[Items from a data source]

>> Begin

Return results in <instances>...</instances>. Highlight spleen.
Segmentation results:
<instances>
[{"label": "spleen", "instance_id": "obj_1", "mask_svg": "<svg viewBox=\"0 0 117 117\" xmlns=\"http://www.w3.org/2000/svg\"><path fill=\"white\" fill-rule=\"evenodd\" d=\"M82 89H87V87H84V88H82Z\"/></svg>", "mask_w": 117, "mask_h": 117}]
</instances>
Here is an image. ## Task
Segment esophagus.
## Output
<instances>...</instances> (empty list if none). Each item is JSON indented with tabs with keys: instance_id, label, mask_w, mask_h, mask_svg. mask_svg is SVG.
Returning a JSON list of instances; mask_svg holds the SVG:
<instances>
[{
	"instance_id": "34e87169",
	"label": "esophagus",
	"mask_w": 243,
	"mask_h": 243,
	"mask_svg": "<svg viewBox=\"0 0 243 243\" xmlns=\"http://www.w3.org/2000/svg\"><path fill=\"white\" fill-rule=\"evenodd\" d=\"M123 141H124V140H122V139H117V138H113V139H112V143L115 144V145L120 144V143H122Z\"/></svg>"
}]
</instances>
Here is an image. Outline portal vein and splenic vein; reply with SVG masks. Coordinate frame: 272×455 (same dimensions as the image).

>> End
>> Begin

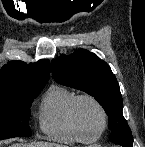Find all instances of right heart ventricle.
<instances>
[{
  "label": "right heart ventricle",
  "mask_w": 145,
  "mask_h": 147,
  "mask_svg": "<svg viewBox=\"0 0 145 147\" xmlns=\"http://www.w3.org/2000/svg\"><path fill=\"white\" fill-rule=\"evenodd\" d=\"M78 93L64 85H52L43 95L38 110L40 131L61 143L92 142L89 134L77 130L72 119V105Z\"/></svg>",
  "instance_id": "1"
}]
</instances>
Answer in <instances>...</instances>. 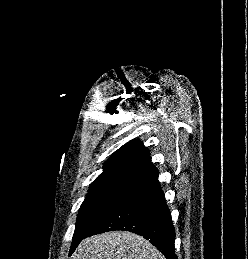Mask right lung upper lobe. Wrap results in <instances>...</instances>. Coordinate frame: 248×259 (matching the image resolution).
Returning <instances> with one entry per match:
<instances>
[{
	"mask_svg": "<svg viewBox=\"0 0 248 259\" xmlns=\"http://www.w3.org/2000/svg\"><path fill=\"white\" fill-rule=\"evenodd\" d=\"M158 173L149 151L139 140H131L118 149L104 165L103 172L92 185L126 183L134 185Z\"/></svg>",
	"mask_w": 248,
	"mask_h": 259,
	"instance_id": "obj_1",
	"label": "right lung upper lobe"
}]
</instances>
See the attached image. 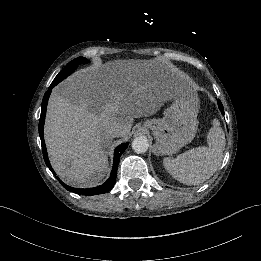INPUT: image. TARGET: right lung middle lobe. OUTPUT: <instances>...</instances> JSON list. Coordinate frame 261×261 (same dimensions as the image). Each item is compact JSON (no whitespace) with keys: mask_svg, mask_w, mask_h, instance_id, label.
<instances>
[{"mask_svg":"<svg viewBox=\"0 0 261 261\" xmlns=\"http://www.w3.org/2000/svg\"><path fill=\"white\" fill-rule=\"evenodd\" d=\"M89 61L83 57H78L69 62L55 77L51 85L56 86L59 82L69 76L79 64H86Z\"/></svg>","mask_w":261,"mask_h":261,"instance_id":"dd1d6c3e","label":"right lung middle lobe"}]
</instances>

>> End

* _What is asked_: Return every line in the entries above that contains the string "spleen", treating uppercase and lowercase as distinct.

* _Answer to this task_:
Return results in <instances>...</instances>. Highlight spleen.
[{"label": "spleen", "instance_id": "obj_1", "mask_svg": "<svg viewBox=\"0 0 117 117\" xmlns=\"http://www.w3.org/2000/svg\"><path fill=\"white\" fill-rule=\"evenodd\" d=\"M82 89H87V87H84V88H82Z\"/></svg>", "mask_w": 117, "mask_h": 117}]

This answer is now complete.